Reputation: 2571
I wish to discover the cause of an error in an MPI program. The program is a big while loop such that for each iteration, a set of message passing is done between each processor and its neighbors using ISEND and IRECV as follows:
while ( t< a very large number ) ...
do i=1,8
if ( something that is almost always true ) then
call MPI_ISEND(A,A_buffer,inewtype,neighrank(i),2,MPI_COMM_WORLD,isend,ierr)
call MPI_WAIT(isend,istatus,ierr)
call MPI_ISEND(B,B_buffer,MPI_INTEGER4,neighrank(i),3,MPI_COMM_WORLD,isend,ierr)

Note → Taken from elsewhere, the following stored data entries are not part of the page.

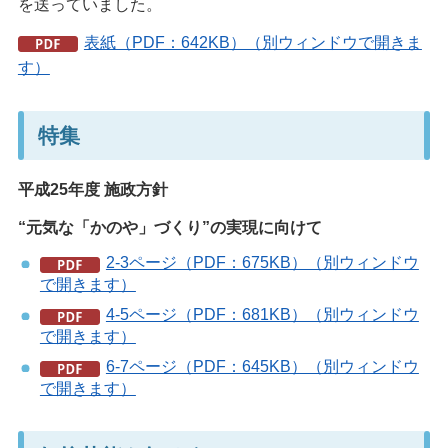
を送っていました。
表紙（PDF：642KB）（別ウィンドウで開きま
す）
特集
平成25年度 施政方針
“元気な「かのや」づくり”の実現に向けて
2-3ページ（PDF：675KB）（別ウィンドウ
で開きます）
4-5ページ（PDF：681KB）（別ウィンドウ
で開きます）
6-7ページ（PDF：645KB）（別ウィンドウ
で開きます）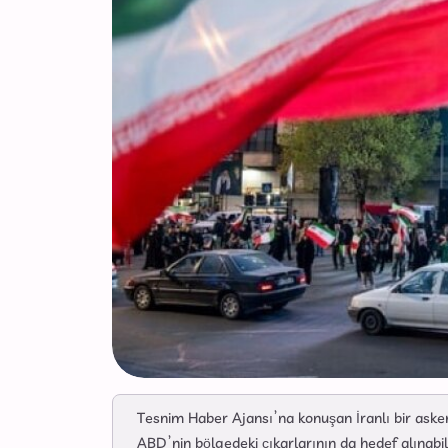
Tesnim Haber Ajansı’na konuşan İranlı bir askeri 
ABD’nin bölgedeki çıkarlarının da hedef alınabil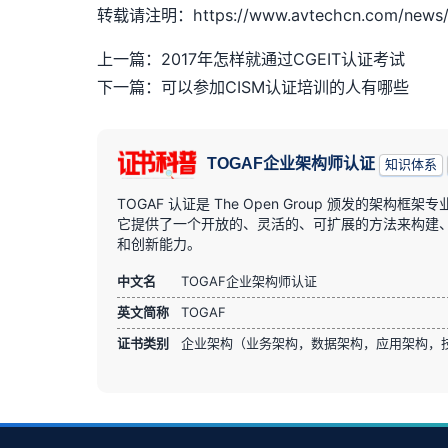
转载请注明：https://www.avtechcn.com/news/
上一篇：2017年怎样就通过CGEIT认证考试
下一篇：可以参加CISM认证培训的人有哪些
TOGAF企业架构师认证
知识体系
TOGAF 认证是 The Open Group 颁发的
它提供了一个开放的、灵活的、可扩展的方法来构建、部
和创新能力。
中文名
TOGAF企业架构师认证
英文简称
TOGAF
证书类别
企业架构（业务架构，数据架构，应用架构，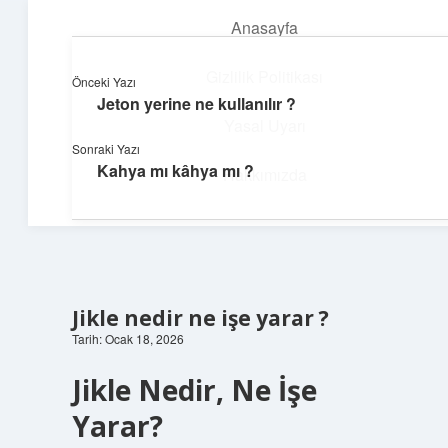
Anasayfa
menüyü
aç
Gizlilik Politikası
Önceki Yazı
Jeton yerine ne kullanılır ?
Neşeli Fikir Köşesi
Yasal Uyarı
Sonraki Yazı
Hayatına neşe katan kısa hikayeler!
Kahya mı kâhya mı ?
Hakkımızda
Jikle nedir ne işe yarar ?
Tarih: Ocak 18, 2026
Jikle Nedir, Ne İşe
Yarar?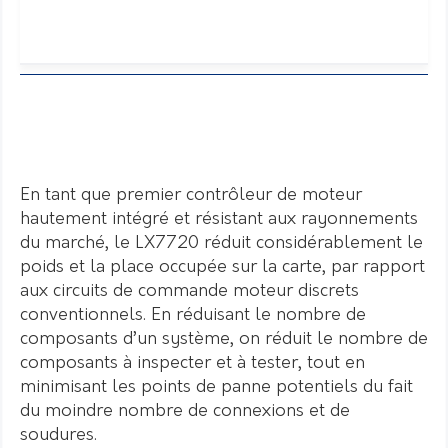
En tant que premier contrôleur de moteur
hautement intégré et résistant aux rayonnements
du marché, le LX7720 réduit considérablement le
poids et la place occupée sur la carte, par rapport
aux circuits de commande moteur discrets
conventionnels. En réduisant le nombre de
composants d’un système, on réduit le nombre de
composants à inspecter et à tester, tout en
minimisant les points de panne potentiels du fait
du moindre nombre de connexions et de
soudures.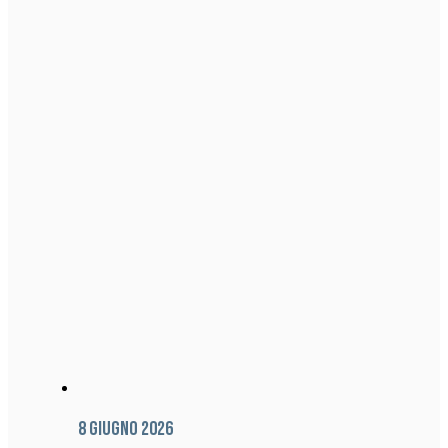
8 Giugno 2026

call MPI_WAIT(isend,istatus,ierr)
end if
end do
do i=1,8
if ( something that is almost always true) then
call MPI_IRECV(C,C_buffer,inewtype,neighrank(i),2,MPI_COMM_WORLD,irecv,ierr)
call MPI_WAIT(irecv,istatus,ierr)
call MPI_IRECV(D,D_buffer,MPI_INTEGER4,neighrank(i),3,MPI_COMM_WORLD,irecv,ierr)
call MPI_WAIT(irecv,istatus,ierr)
end if
end do
...
The program produces a segmentation fault
error after a very large number of iterations. At each iteration, the same amount of data are message passed among the processors, but the number of calls to ISEND and IRECV is adjustable (i.e. use 80 calls to pass 80kb total or 40 calls to pass 160kb total). If the number of calls is small the program crashes earlier.
I am suspecting that something about InfiniBand! is causing this error, but I do not get an insufficient virtual memory
- so it cannot possibly be InfiniBand? What can possibly cause this error?
Upvotes: 0
Views: 411
Reputation: 2571
The MPI code turned out to be fine. It was hard to tell because the program takes 1-2 hours to run before running into Segmentation Fault
. Rigorous debugging point out to a non-MPI related bug.
Upvotes: 1